I have a ready supply of batteries. I just need to make something convenient to change them out periodically. Additionally , the tags identifying the batteries, stay on the batteries. When they are exhausted I can bring them back in to work and have them disposed of properly. It's a pretty good deal.

Additionally, I had posted this on Outbackers and a member there had brought up the Solar Panel charging (which I had not even thought of...I don't know why..). Panels set up on the roof would take care of charging needs and swapping to LED's where applicable also saves.

I don't do a lot of dry camping. In fact it has been a long time since I have. Maybe it's a little bit of disaster preparedness on my part that has brought this idea around. Some recent storms have made me think about what I can do in case something bad happens and I need to get out of dodge.

We were spared the brunt of Sandy. But had the high pressure system not been where it was, driving Sandy into New York and New Jersey..Massachusetts / NH / Maine coastal areas would have suffered the same devastation. Although I am about 15 miles in from the coast, the effects from a storm like that..well I know what would happen to my area.

In anycase this is all good input! Thank you all so far! I think I am going to give this a shot. And you are right KTMracer, weight is going to be something to consider. I am guessing, picking one of these batteries up (12VDC 7.0AH NiCad) is about 2+ lbs each. A battery pack the size I am talking about is going to be heavy. AND I need the dimensions of the space I have for storage of it.

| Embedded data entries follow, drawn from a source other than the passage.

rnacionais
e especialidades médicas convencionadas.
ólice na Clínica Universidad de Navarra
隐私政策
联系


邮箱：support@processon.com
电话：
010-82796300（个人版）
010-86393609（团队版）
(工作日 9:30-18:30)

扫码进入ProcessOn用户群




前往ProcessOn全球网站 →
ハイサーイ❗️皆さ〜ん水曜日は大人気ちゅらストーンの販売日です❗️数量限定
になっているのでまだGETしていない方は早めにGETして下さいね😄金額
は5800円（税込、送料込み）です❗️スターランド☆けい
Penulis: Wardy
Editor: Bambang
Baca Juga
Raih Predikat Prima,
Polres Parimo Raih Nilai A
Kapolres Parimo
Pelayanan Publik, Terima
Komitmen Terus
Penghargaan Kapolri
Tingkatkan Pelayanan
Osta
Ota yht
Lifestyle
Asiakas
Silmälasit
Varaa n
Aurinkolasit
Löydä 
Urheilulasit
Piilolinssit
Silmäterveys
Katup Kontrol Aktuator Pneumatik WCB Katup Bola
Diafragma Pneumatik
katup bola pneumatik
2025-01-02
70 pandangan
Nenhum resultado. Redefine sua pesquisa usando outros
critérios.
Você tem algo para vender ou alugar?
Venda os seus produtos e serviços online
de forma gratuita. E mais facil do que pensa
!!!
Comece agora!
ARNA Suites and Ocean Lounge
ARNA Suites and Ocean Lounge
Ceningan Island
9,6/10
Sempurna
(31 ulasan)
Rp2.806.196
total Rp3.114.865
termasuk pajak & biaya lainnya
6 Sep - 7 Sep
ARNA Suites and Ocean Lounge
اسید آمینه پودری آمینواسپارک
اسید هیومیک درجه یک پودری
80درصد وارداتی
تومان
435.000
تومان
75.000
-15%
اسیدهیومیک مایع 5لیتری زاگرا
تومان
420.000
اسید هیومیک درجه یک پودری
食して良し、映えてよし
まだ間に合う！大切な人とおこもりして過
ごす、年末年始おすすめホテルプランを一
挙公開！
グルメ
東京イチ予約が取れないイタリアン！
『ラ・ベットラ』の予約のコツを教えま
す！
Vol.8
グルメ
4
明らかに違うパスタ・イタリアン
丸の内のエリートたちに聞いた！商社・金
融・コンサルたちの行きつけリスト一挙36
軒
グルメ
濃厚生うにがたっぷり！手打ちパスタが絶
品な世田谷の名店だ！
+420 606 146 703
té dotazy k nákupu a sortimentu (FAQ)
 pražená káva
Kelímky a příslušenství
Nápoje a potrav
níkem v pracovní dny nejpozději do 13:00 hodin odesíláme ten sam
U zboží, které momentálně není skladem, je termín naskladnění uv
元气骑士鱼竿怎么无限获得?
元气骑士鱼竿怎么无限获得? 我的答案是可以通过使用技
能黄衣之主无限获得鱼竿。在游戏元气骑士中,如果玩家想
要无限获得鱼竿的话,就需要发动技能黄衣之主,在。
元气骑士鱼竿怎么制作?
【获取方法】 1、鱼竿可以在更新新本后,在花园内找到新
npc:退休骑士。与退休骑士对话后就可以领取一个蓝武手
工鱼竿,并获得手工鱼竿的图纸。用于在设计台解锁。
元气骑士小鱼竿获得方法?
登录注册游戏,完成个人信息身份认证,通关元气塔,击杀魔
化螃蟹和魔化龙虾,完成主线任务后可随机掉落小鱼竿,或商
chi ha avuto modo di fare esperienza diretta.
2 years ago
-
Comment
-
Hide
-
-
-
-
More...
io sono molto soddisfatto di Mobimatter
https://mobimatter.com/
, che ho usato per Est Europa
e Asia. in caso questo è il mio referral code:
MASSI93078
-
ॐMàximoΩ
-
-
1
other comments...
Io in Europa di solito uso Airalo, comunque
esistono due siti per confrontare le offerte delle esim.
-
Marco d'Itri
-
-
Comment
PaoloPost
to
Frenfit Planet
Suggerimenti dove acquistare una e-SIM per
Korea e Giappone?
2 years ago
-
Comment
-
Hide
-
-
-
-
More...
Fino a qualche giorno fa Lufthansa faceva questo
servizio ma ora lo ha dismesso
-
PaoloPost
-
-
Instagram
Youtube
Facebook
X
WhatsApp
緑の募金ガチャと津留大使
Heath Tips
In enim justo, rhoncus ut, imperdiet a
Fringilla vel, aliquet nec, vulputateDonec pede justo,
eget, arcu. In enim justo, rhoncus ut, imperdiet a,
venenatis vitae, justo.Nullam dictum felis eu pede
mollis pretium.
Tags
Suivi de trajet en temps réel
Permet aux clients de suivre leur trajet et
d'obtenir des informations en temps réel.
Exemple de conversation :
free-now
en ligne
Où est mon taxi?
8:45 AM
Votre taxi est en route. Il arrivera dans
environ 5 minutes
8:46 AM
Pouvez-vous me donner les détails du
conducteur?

Ehh! something to keep the juices flowing during the long cold winter months!


----------



## KTMRacer (Jun 28, 2010)

egregg57 said:


> The plant I work at uses all sorts of NiCad batteries. They are changed out frequently and on a very conservative rotation. There is a lot of batteries that are available for a person to get a custody sheet for and reutilize. Cost = labor to walk them out to my truck. The largest being vehicle size batteries @ 75AH currently I have a stack of 12 12VDC @ 7AH and 16 12VDV @ 3AH batteries in my shop. That does not scrape even the surface of the battery recycle bin. Across the hall there are 4 APC UPS battery packs wired to deliver 108VDC each at 27AH.
> 
> I have a ready supply of batteries. I just need to make something convenient to change them out periodically. Additionally , the tags identifying the batteries, stay on the batteries. When they are exhausted I can bring them back in to work and have them disposed of properly. It's a pretty good deal.
> 
> ...


Looks like a great opportunity for some experimentation Let us know how it works out. NiCADS are pretty easy to charge and can deliver lot's of current when needed. Worth a try given the price and availability!!


----------



## cdawrld (Jul 31, 2011)

With the sub c class NiCad you could create battery packs that fill the rear bumper or under the sofa or in the frame rails. Put the weight where you want it. Think Tesla.


----------